There are too many things to think about. My brain is bombarded with all these things to worry about and be conscious of. I can't focus. I'm all over place. Inside it sounds like: New Orleans, international politics (damn, that makes my brain hurt), past and present loves, my class of 7 over achieving 11 year old boys that torment me (the pee pee poo poo fart jokes are getting old really quickly), their future, my future, factory farming (maybe I should be a vegetarian), is that cellulite on my butt? is this just PMS? completely biochemical? is it the moon? I'm getting old. That's cool though, right? why won't those cats outside SHUT UP? focus. quiet your mind. QUIET! experiment with spirituality, explore identity, mess with sexuality and concepts of love. Why do I simultaneously enjoy and detest when my life plays like a bad Korean drama? stupid things I've said (I'm sorry, Mehdi not Medhi), simple things I should have said, silly things I shouldn't have done, things I should have read, things I shouldn't have forgotten...
and then I find myself pondering the really important questions:
HOW DOES THIS RICE COOKER WORK?

**ACTIVITIES:**
- 1) According to the piece about a restless mind, why can't the writer focus? Please answer in one to three sentences.
- 2) Continue the piece about a restless mind, picking up after its final line and keeping the same voice.

**Stored data entries:**
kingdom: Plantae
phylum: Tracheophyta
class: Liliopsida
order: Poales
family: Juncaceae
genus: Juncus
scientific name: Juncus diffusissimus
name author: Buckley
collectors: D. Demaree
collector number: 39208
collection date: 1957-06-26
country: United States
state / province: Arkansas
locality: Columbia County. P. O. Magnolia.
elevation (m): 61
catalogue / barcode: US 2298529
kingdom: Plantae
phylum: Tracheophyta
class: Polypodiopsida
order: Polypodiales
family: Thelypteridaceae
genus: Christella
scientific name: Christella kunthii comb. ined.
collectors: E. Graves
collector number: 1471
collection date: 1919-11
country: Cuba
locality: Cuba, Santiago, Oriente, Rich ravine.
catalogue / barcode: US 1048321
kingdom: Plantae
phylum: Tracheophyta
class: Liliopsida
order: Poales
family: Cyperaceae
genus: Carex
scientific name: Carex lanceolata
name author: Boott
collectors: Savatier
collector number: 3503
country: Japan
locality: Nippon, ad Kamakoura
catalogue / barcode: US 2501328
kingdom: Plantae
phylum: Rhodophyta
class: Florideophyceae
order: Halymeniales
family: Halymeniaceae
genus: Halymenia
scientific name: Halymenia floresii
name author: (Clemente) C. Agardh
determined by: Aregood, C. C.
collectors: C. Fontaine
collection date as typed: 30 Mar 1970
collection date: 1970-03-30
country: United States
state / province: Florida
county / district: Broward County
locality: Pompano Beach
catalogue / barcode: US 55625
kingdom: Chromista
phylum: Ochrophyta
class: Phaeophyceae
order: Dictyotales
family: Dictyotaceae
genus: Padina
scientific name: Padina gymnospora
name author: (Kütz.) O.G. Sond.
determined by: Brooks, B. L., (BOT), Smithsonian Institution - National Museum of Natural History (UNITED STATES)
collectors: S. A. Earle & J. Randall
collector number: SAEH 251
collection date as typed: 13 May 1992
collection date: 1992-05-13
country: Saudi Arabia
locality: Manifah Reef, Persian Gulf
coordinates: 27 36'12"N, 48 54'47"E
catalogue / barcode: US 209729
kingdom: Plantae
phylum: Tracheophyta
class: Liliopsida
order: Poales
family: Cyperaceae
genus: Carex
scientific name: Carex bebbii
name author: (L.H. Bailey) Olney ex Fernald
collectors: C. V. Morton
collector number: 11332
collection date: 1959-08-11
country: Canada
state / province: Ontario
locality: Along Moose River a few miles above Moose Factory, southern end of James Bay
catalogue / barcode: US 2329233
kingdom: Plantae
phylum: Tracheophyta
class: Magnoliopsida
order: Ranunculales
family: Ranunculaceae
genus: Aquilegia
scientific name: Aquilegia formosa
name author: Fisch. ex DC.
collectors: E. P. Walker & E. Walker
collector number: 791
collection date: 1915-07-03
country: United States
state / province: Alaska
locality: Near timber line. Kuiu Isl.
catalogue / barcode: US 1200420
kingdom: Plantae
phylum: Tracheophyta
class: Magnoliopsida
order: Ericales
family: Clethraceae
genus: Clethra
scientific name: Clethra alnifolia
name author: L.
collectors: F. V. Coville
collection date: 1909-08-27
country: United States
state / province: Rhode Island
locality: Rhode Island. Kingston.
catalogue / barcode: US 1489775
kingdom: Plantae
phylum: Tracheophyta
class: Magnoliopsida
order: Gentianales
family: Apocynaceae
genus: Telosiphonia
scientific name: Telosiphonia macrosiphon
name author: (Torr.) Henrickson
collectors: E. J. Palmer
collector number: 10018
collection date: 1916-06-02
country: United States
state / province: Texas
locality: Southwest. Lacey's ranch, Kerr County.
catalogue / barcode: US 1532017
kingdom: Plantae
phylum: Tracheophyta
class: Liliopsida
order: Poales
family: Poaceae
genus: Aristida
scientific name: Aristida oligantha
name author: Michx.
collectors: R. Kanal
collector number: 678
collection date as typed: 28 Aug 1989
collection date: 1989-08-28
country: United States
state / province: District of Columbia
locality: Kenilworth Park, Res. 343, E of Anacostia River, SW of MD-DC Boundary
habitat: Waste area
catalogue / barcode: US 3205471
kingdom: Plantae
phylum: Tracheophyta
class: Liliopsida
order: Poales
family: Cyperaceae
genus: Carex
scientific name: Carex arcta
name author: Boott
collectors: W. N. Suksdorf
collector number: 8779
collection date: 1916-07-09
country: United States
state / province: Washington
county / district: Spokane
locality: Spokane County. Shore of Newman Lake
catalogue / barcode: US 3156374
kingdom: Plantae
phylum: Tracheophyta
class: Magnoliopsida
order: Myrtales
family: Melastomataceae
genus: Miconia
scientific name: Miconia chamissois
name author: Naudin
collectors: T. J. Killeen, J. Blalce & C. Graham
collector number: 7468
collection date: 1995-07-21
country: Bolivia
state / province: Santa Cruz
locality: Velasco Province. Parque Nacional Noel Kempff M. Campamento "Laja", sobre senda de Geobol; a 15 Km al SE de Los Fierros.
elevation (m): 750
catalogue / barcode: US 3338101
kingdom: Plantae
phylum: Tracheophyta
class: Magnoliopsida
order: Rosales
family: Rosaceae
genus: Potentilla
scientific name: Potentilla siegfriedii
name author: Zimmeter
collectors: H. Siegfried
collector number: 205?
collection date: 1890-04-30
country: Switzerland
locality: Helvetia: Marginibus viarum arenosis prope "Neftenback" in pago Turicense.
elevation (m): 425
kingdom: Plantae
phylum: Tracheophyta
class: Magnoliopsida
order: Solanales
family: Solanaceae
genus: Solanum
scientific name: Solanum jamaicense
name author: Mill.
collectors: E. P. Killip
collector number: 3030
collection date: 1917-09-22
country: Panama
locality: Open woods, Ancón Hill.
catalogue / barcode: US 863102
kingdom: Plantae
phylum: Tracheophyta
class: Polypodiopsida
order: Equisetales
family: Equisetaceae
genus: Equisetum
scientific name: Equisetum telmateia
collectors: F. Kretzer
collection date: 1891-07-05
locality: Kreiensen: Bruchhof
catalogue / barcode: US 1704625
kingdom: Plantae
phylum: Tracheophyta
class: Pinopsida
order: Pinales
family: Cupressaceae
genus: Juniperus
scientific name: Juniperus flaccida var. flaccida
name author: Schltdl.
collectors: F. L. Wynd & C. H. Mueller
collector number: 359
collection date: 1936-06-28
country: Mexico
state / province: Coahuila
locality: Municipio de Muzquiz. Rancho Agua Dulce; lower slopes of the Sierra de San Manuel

**RESPONSES:**
- 1) The writer can't focus because there are too many things to think about. Their brain is bombarded with all the things they feel they have to worry about and be conscious of.

- 2)
I sat in front of the rice cooker, for probably forty minutes in total. I felt like a centenarian trying to program the clock on a VCR. First off it's all in Korean, so I pull out my dictionary trying to translate it all--which failed miserably. Then I figure I'd just try it. There are two settings one has a green light, the other has a red light. Fill the thingie with rice and water. Green means go, right? OK... why isn't it doing anything? Alright, nevermind. Plan B, eat cereal. Fast forward two days to attempt number two. I timidly call up Mr. Giles and ask for assistance. I'm feeling like a total moron. I don't know how to use a rice cooker. I'm doing really well, and it seems to be working, now I'm sitting there-- oh wait, by the way, I only have two outlets in my apartment so I end up plugging in the rice cooker in the bathroom, which is like a big shower that came with a toilet and a sink, to avoid having to move my refrigerator-- and then as the steam starts to rise I'm wondering how it knows to turn off.
Smart little gadget, you made me think of one little thing for just a brief amount of time instead of all the thousands of other thoughts all at once.